→ Problem details:
Rewrite every one of the records below with "chart" changed to "graph" wherever it occurs, leaving the rest untouched, and omit the pictures.

→ Given data:
_ _ _ _

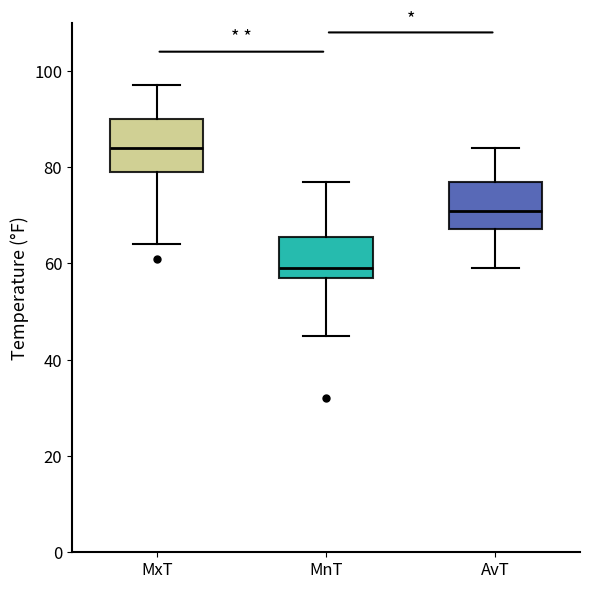

Where is the upper edge of the box for MnT on the y-axis? The values are not printed on the chart, so give them approximately, as read against the axis.

66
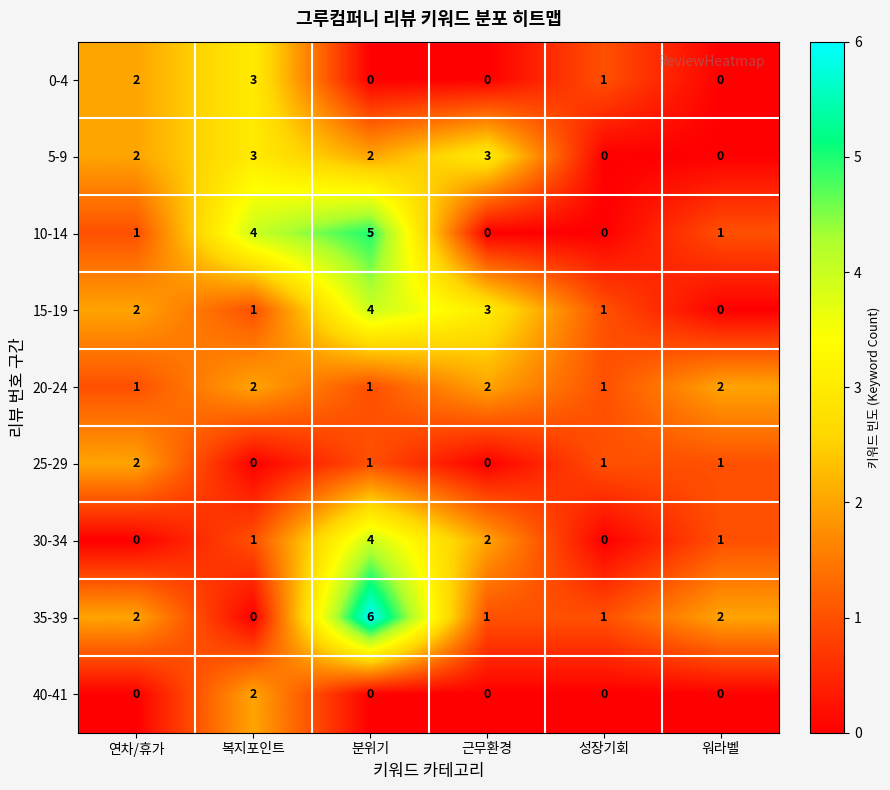

What is the difference between the maximum and minimum values in the 5-9 series?

3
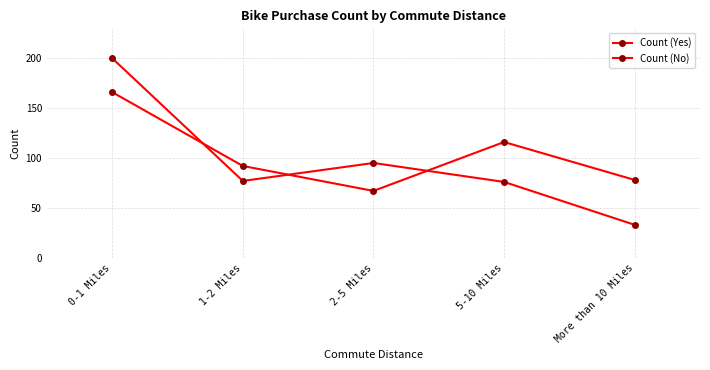

The Count (No) series shows 67 at 2-5 Miles. True or false?

True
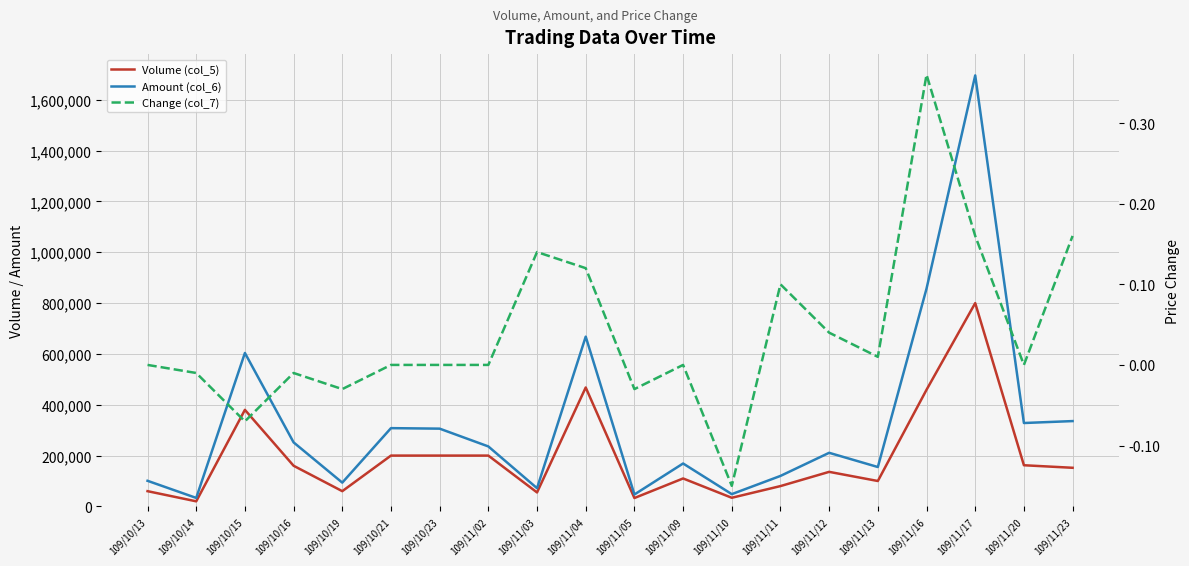

Read the Amount (col_6) value at 109/10/21.

308000.0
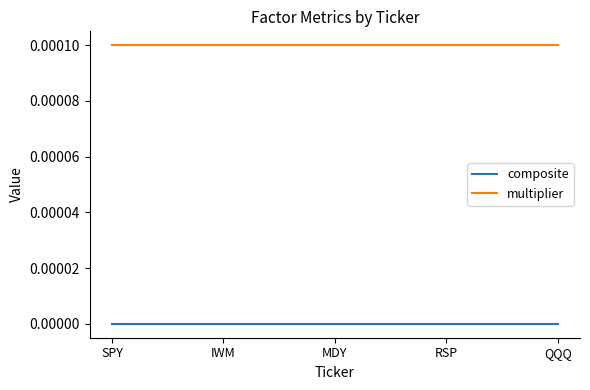

True or false: multiplier and composite intersect in this chart.

False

_ _ _ _

→ Solution for this task:
Where is the upper edge of the box for MnT on the y-axis? The values are not printed on the graph, so give them approximately, as read against the axis.

66

What is the difference between the maximum and minimum values in the 5-9 series?

3

The Count (No) series shows 67 at 2-5 Miles. True or false?

True

Read the Amount (col_6) value at 109/10/21.

308000.0

True or false: multiplier and composite intersect in this graph.

False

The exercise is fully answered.